The presented material is only half of the work to be done. The approach used in this paper has been to give the best visibility of concepts, equations, and the very simple formalism in order to understand the structure of the observed data. Completing the model with, for instance, the explicit, numerical solution of the imaginary part of the unknown index of refraction (absorption) will require numerical solutions. Also the transformation of phase maps after a KK elaboration, producing RI maps or morphological thicknesses images, can be obtained only via numerical elaboration. In particular, it is possible to a posteriori justify why the method chosen to compute the RI for RBC has been the simplified one instead of the complete KK method. From the calculated set visible in Figure 5 ${\tilde{n}}_{eff}$ is derived and plotted in Figure 7.
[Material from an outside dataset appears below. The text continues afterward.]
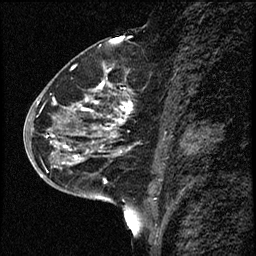
Breast MRI (dynamic contrast-enhanced), one sagittal slice; slice 32 of 68 in the series (ordered by position); dynamic contrast-enhanced study with each time point stored as its own series, time point 2 of 3 at this slice position (early post-contrast, ordered by acquisition time); 1.5 T; TE 4.2 ms, TR 17.6 ms; 2 mm slice thickness; 256 × 256 image matrix, field of view 200 × 200 mm. Female patient, age 52 years. Case-level facts recorded for this patient, not image findings: setting: breast cancer imaged before/during neoadjuvant chemotherapy; receptor status: HER2-positive.
Outlined on this slice (semi-automatic segmentation, software-assisted and operator-edited):
- analysis volume of interest (the breast-tissue region the enhancement analysis was run in; not a lesion): bounding box [x1, y1, x2, y2] px = [50, 61, 132, 184]
- tumour enhancement mask (voxels above the 100 % enhancement threshold inside the analysis volume of interest): [53, 80, 130, 164]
It is clearly visible that the minima of the curve are at least shifted with respect to the values expected in Equation (13), because we expect that the minimum would be near $n_3\approx 1$. But we have seen that reflectance can be better explained by an additional small n₂ dispersion that means that a correspondent imaginary k₂ has to be expected. Because the KK equations are inherently bonding the real part with the imaginary part of the optical constants, the simplification made after Equation (8) are not valid, and the imaginary part has to be explicitly added in the definition of ${\tilde{n}}_{eff}$. The phase image can be only explained and used completing the work.

Some critical points also need to be addressed. RBC results have been used to show an application of the general methods, with no claim for new and better results for the very important RBC topic. While one typical RBC reflectance spectrum has been shown, spectra over other cells have some differences in amplitudes or shapes. To some extent, this can be attributed to the specific shape of RBC cells randomly oriented with respect to the beam. Also, because the sample preparation was not the best one possible, there is no warranty that there are no additional air gaps between the cell and the substrate. In fact, the simplest three layer model presented here is extremely well suited for technological samples, where locally flat and adherent films, also if of unknown thicknesses, are provided.

In the case of biological samples, instead, a suitable preparation is needed and advisable, for instance with the cells are as adherent as possible to their substrate. Also the liquid environment is a better choice because it eliminates the possibility of any gap between the first propagating medium and the specimens. However, using more layers, in the matrix modeling, the simulation will increase its complexity, but it could be better suited to follow a real session with biological samples.

A possible advantage of this machinery is that useful parameters can be gained from the observation of only one, single and isolated cell, in its natural state, without any external labeling, a goal that in itself worth the extra effort needed to be developed further.